Lastly, you need to bring in the certificate from TOPIK. The one you print from the website is good enough.

I brought in a few more documents than what was listed for the financial stuff, just because I didn’t want to be turned away and told to come back with more. In total, I brought in:
1.    Receipt for earned income tax withholding (color copy)
2.    Bank statement (original)
3.    Key money receipt (original and copy)
4.    Lease contract (original and copy)
5.    Current work contract (original and copy)
6.    TOPIK certificate (original color printout)
7.    Korean background check (original – they gave me two)
8.    FBI background check (original and copy) 

Plus the application, my ARC, my passport and one photo. Basically, I brought in more documents than necessary just to insure that I wasn’t sent away and told to come back with a different document.
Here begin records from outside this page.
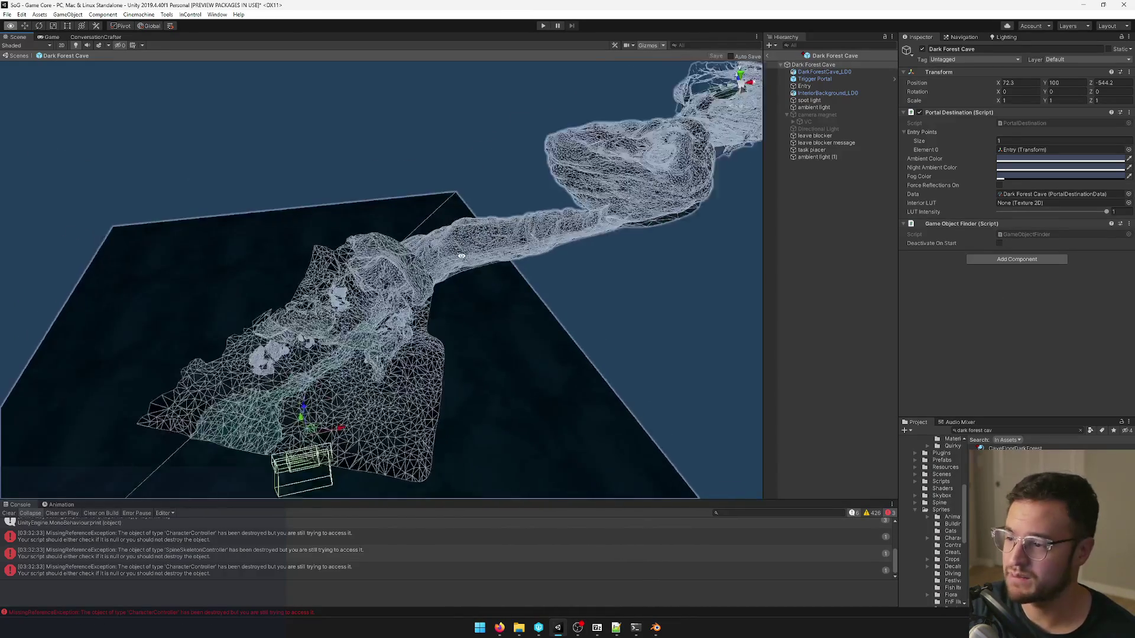
pyautogui.moveTo(476, 258)
pyautogui.mouseDown(button='right')
pyautogui.moveTo(485, 250)
pyautogui.moveTo(633, 538)
pyautogui.mouseUp(button='right')
pyautogui.click(655, 628)
pyautogui.moveTo(551, 422)
pyautogui.mouseDown(button='middle')
pyautogui.moveTo(462, 326)
pyautogui.moveTo(456, 282)
pyautogui.mouseUp(button='middle')
pyautogui.press('Tab')
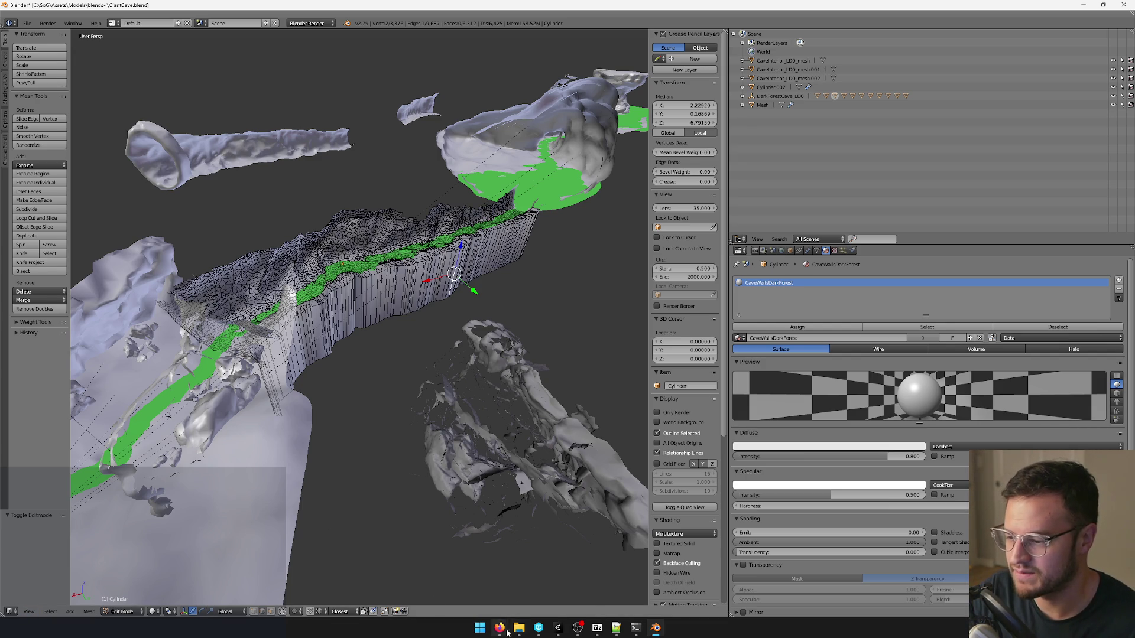
# Search Google Images for 'howling caverns eastshade' in a new Firefox tab.
pyautogui.click(550, 578)
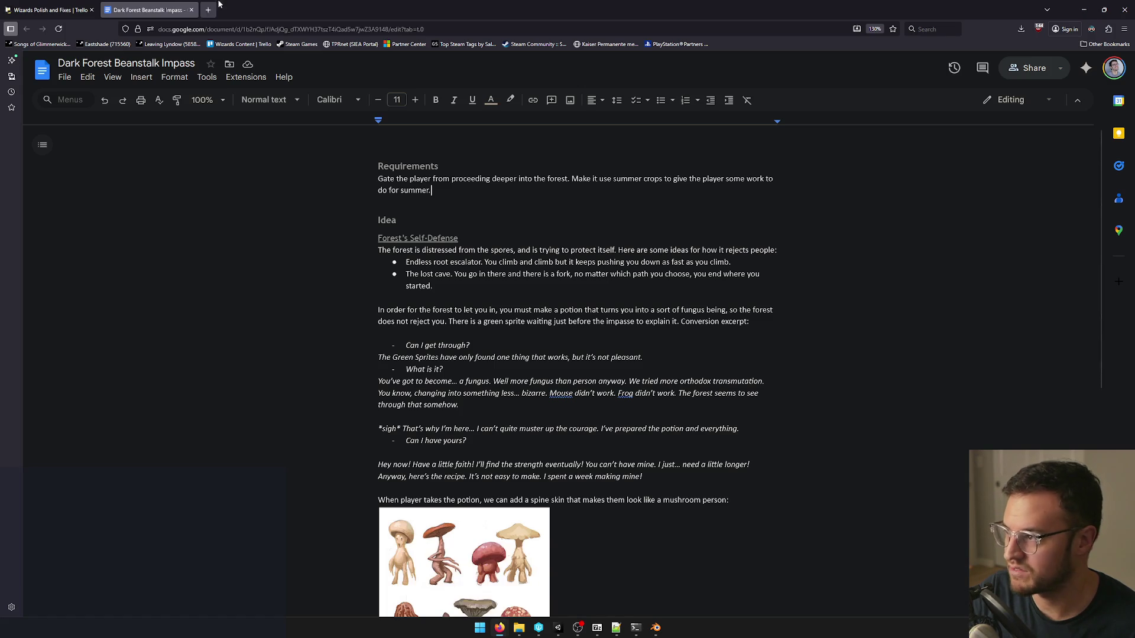
pyautogui.press('ctrl+t')
pyautogui.write('howling caverns eastsha')
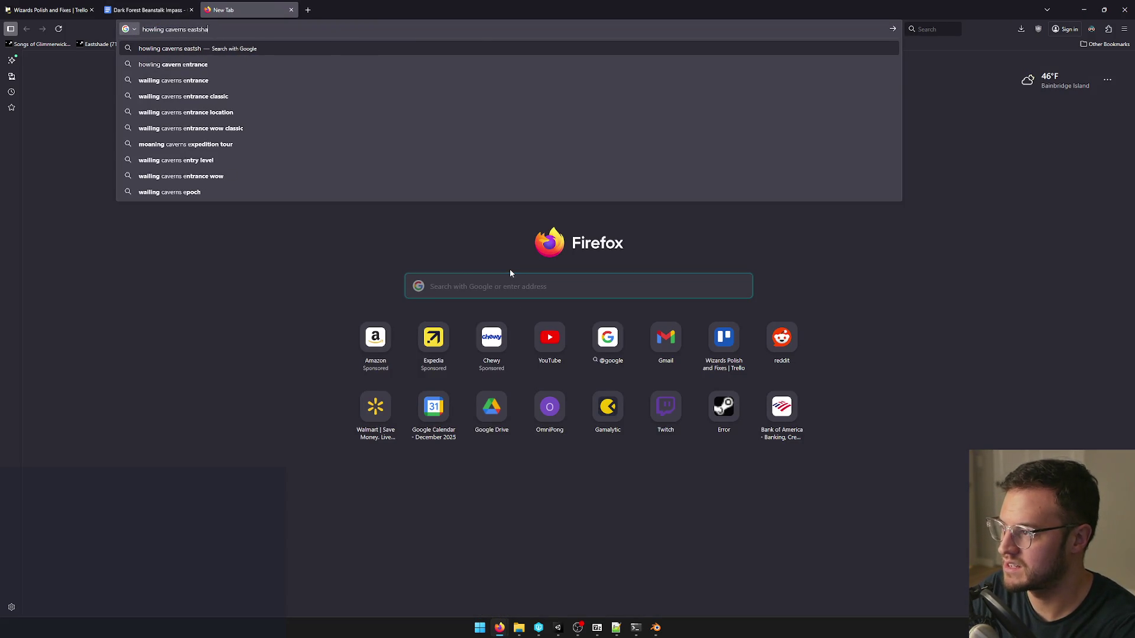
pyautogui.write('de')
pyautogui.press('Return')
pyautogui.click(275, 113)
My friends who have applied for marriage visas all recommended I bring in any document that I think I may need, just to be safe. Just because immigration can be finicky. I think it took both of them 2-4 visits to immigration to get their F visas sorted, though I haven’t heard if it was this difficult for my friends who applied for F2 visas.

The immigration officer (I went to the Sejongro Branch) was really confused at first, since I guess not many people apply for this visa. Or she had just never processed one before. She printed off a few things first - I’m assuming this was showing how long I had been in the country and so on. Then she took all the copies I had made of the lease contract, key money receipt and work contract and gave me back the originals. The only original she kept was that of my FBI check. It was a fairly long process for her to go over everything, but after about 15 or 20 minutes or so of sitting at the booth, she sent me to pay for the ARC at the ATM and then I had to get stamps to pay for the change of status, since there was a bit of confusion at the window when I first went to get the revenue stamps before my appointment. I thought it was supposed to be 200,000 won, but turns out it was only 100,000 won.

Once I came back with the receipt, she just glued my photo to the application, pinned everything together and gave me the form telling me to come back in 3 weeks to pick up my new ARC.

My appointment was at 1:30 p.m., but I got there a little after 1 p.m. Once I got to the window, it took a bit less than an hour to take care of everything (would have been shorter, but there was a long line at the ATM). I got to the window at 1:50 p.m. (20 minutes after my appointment time) and walked out of the office at 2:30 p.m.

Another side effect is that my bank account is currently frozen. I’m not sure if that’s due to the visa process or something that happened when I got my bank statement from the bank this morning, but I’m hoping that’s taken care of by tomorrow. I have some cash and my credit cards, but I need to transfer my savings back to my IBK account and wire money to the U.S., plus pay rent and bills. Planning to try again later and see what the deal is. If it’s not unfrozen by tomorrow morning, I’ll pop in before work and see if they can unfreeze it. The teller may have mentioned something about it, but I was in a rush to get to immigration and therefore didn’t listen closely…

But yea, that’s about it. Over all, it was a long, slightly tedious process to get all the necessary documents, but worth it in the end to get the visa. If I had done the FBI check previously and already taken the TOPIK, I could have gone in to apply much sooner.

One last word of advice – don’t go to Jongro Police Station for the background check. The gatekeepers there do not understand anything about visa stuff and actually sent me away, saying I didn’t need it – even though it is clearly listed among the necessary documents in the foreigner sojourn manual. They didn’t even ask me what kind of visa I was applying for. Even the immigration hotline said it wasn’t mandatory, but they could ask for one – depending on the immigration official. Just to be safe, get it and bring it with you. I went to Gwangjin Police Station and it took a matter of minutes.